» **Excerpt provided**:

# [Solved] No battery icon on Asus Laptop

## lunita

Hi all!,

I've a new Asus laptop and I have no battery icon on gnome tray. I followed the Gentoo acpi howto, but no way to add any battery icon. I've got a compiled laptop-mode-tools and is on startup.

Kernel: 3.0.6

[...]

/proc/acpi/button/lid/LID/state:

   state:      open

/proc/acpi/ac_adapter/AC0/state:

   state:                   off-line

/proc/acpi/battery/BAT0/state:

   present:                 yes

   capacity state:          ok

   charging state:          discharging

   present rate:            26145 mW

   remaining capacity:      70815 mWh

   present voltage:         16075 mV

/sys/class/power_supply/AC0/online:

   0

acpi modules 

CONFIG_ACPI=y

CONFIG_ACPI_SLEEP=y

CONFIG_ACPI_PROCFS=y

CONFIG_ACPI_PROCFS_POWER=y

CONFIG_ACPI_PROC_EVENT=y

CONFIG_ACPI_AC=y

CONFIG_ACPI_BATTERY=y

CONFIG_ACPI_BUTTON=y

CONFIG_ACPI_VIDEO=m

CONFIG_ACPI_FAN=y

CONFIG_ACPI_PROCESSOR=y

CONFIG_ACPI_HOTPLUG_CPU=y

CONFIG_ACPI_THERMAL=y

CONFIG_ACPI_BLACKLIST_YEAR=0

CONFIG_ACPI_CONTAINER=y

CONFIG_X86_ACPI_CPUFREQ=y

CONFIG_PNPACPI=y

CONFIG_BLK_DEV_IDEACPI=y

CONFIG_ATA_ACPI=y

CONFIG_PATA_ACPI=m

CONFIG_THINKPAD_ACPI=m

CONFIG_THINKPAD_ACPI_ALSA_SUPPORT=y

CONFIG_THINKPAD_ACPI_VIDEO=y

CONFIG_THINKPAD_ACPI_HOTKEY_POLL=y

CONFIG_ACPI_ASUS=y

CONFIG_ACPI_TOSHIBA=m

I have cpufreq up and running, so I think Acpi is configured OK.

» **Input data**:
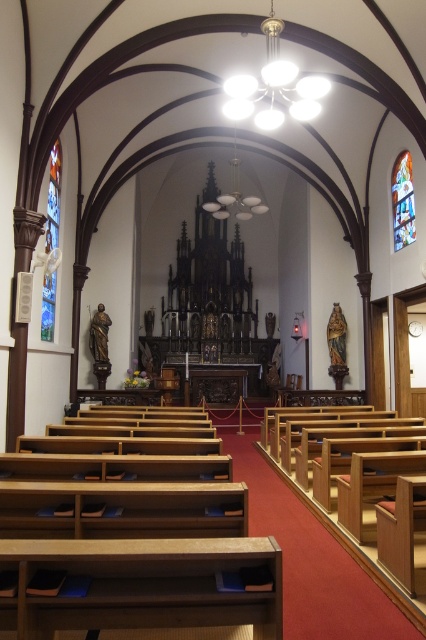
You are standing at the entrance of the church and want to take a photo of the stained glass window at left and the stained glass at upper right. Which one is located lower in the image?

The stained glass window at left is positioned under the stained glass at upper right, so the stained glass window at left is lower in the image.

You are standing at the entrance of the church and want to take a photo of both the stained glass window at left and the stained glass at upper right in the same frame. Based on their distance apart, do you think you can capture both in a single photo without moving your camera?

The stained glass window at left is 22.91 feet away from the stained glass at upper right. Since the distance between them is relatively large, you might need to use a wide angle lens or adjust your position to ensure both are in the frame.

» **What to work on**:
1. Say whether each statement agrees with the battery-icon thread, answering yes or no with the deciding words quoted from it: (a) the kernel version given is 3.0.6; (b) CONFIG_ACPI_VIDEO is set to y; (c) the poster reports having cpufreq up and running.
2. Pull from the battery-icon thread the passage running from "I've a new Asus" up to and including "is on startup.", copied word for word.

» **Results in order**:
1.
(a) Yes: "Kernel: 3.0.6"
(b) No: "CONFIG_ACPI_VIDEO=m"
(c) Yes: "I have cpufreq up and running"

2.
I've a new Asus laptop and I have no battery icon on gnome tray. I followed the Gentoo acpi howto, but no way to add any battery icon. I've got a compiled laptop-mode-tools and is on startup.